Writing is one of the most important things that I look for in a show, and for me, this show did not meet that mark. Lines were awkward and filled with ill-placed pop culture references. An example of this is a scene where Bloom and Aisha were talking about their Hogwarts Houses in a clear attempt at trying to make the characters “relatable.” Instead, it was just uncomfortable to watch. Another instance is when Terra says “I know, shocker. Earth fairy called Terra likes plants,” which made the exposition and character building too obvious to me. 

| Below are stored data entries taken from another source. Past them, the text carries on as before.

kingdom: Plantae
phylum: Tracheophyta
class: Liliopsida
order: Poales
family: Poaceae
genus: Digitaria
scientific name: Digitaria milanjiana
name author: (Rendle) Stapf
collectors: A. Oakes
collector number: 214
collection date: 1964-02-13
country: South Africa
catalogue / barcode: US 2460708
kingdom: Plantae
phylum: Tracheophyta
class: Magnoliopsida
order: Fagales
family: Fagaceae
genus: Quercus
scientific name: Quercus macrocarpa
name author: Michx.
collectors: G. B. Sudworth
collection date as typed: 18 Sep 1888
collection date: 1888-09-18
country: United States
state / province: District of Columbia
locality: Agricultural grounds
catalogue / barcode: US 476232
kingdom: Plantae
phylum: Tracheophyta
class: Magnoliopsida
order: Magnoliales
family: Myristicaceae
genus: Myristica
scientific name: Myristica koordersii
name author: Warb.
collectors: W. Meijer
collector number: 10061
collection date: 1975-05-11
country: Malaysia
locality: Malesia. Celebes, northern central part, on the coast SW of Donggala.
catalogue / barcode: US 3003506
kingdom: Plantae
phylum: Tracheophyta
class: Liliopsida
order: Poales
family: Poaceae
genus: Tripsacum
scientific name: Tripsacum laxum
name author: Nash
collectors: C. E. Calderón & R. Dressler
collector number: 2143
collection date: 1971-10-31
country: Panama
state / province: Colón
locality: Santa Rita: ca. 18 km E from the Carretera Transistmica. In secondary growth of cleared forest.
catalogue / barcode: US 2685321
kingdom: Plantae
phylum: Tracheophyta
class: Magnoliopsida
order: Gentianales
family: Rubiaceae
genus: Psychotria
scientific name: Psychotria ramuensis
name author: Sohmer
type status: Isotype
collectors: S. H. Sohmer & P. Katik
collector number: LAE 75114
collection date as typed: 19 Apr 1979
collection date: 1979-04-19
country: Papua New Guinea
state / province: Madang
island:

One of the major issues with Fate: The Winx Saga is how it incorrectly cast minority characters. In Winx Club, Flora is Latina and Musa is Asian. In Fate: The Winx Saga, the actresses who play Musa and Flora are not Asian and Latina, respectively, leaving Aisha as the only person of color (POC) in the entire show. This is problematic for many reasons. For one, it seems to reduce Aisha’s existence to the token POC character the creators decided to keep in for diversity. Second, it sends a message to POC viewers that they do not deserve to be represented in mainstream media. Representation is important for kids and teens — it is amazing to see people from your same ethnicity, race or religion on the big screen. However, Fate: The Winx Saga took this away from both new viewers and fans of the original cartoon. 

Lastly, Fate: The Winx Saga glorified drug and alcohol use. There are many scenes where characters consume drugs and alcohol to “fit in.” This theme, echoed in many teen dramas, tells teenage viewers that if they want to fit in and be cool, they must consume drugs and drink while underage. 

In short, Fate: The Winx Saga is the worst show I have seen in a while. If you would like to keep hold of your brain cells, steer clear of watching. This show made me lose at least half of mine.